Another summer trip with Groundwork pushed her even farther out of her comfort zone—all the way to Yellowstone National Park for a week. She returned the following summer for a month-long stint with the National Park Service’s Youth Conservation Corps where she worked on projects such as creating trails.
You’re trying to be a ranger, and remind people to step back, but you’re also completely mind-blown by it.
The summer following her sophomore year she spent three months living in the Mammoth area of Yellowstone working as an interpretive intern for the National Park Service Academy, where she was surprised by how much she enjoyed educating others. She even saw a live elk birth while leading a group. “You’re trying to be a ranger, and remind people to step back, but you’re also completely mind-blown by it.”
A Scientist Emerges
A trip to Costa Rica in 2015 exposed her to the side of environmental studies she had been yearning to explore—the hands-on science. Following data collection in the field, she spent a week at Las Selva Research Station analyzing her findings. It was there she first felt like a scientist. “I had to create a statistical model from scratch. I had to crunch all of these numbers. It was really overwhelming, but probably one of the best experiences I’ve had in a really long time.”

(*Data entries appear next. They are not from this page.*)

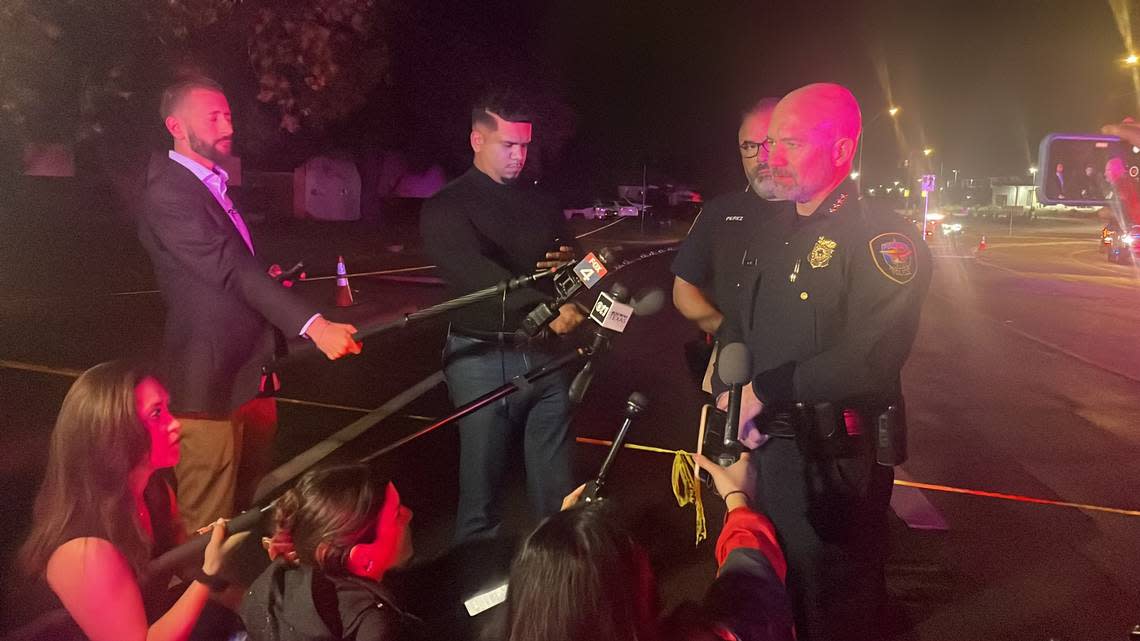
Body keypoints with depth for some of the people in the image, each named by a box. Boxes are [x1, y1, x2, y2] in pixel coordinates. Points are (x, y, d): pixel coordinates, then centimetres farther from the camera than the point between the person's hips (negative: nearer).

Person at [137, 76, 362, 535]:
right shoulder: (167, 196, -15)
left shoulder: (215, 186, 15)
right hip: (210, 384, -9)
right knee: (209, 528, 1)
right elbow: (231, 270, -26)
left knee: (249, 511, 18)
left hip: (251, 377, 9)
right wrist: (314, 326, -32)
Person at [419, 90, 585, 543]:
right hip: (483, 357, -4)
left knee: (556, 492, 8)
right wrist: (547, 307, -32)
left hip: (544, 353, 5)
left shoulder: (541, 206, 16)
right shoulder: (446, 208, -1)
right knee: (481, 492, 2)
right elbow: (477, 272, -19)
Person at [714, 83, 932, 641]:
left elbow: (870, 358, -28)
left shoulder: (880, 238, -16)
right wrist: (729, 386, -2)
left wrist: (764, 390, -21)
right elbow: (742, 322, 16)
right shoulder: (773, 233, 10)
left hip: (835, 460, -7)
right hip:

The work is the basis of her senior project, which she had the opportunity to present at Columbia University in October 2015 with other scientists. She’s found the whole experience intense yet transformative. “It’s the moment you realize not only are you a scientist, but also how much you’ve actually learned. And how much you have left to learn. It’s encouraging that I can talk about something as an expert.”
Points of Purchase and Beyond
Aside from the academics, one of her favorite aspects of attending SUNY Purchase is the abundance of arts and cultural experiences that allow her to detach from science. She’s taken classes in drawing and sculpture, and she loves art history. She also credits the support she’s received from Purchase College’s Educational Opportunity Program (EOP) with helping her graduate in 3 1/2 years. “I couldn’t have graduated at all without them. EOP is my lifeline,” she says. EOP combines access, academic support, and supplemental financial assistance to make higher education possible for students who have the potential to succeed, despite poor preparation and limited financial resources.
In a satisfying twist, Groundwork USA, the umbrella organization for Groundwork Hudson Valley where she started her journey, invited her to join their board in the spring of 2015. “I was surprised at first, but as a youth who’s been through all of the programs, it’s been really empowering.”
Ashley graduated in 2016 from SUNY Purchase College with a B.A. degree in Environmental Studies with a focus on ecology. She now works with the National Park Service as a Seasonal Ranger at the Statue of Liberty. She plans to attend graduate school in Urban Ecology or Regional planning, and is currently looking into graduate programs where she can merge her love of science and her desire to build community. She’s considering research in the El Yunque National Forest and the surrounding community in her native Puerto Rico.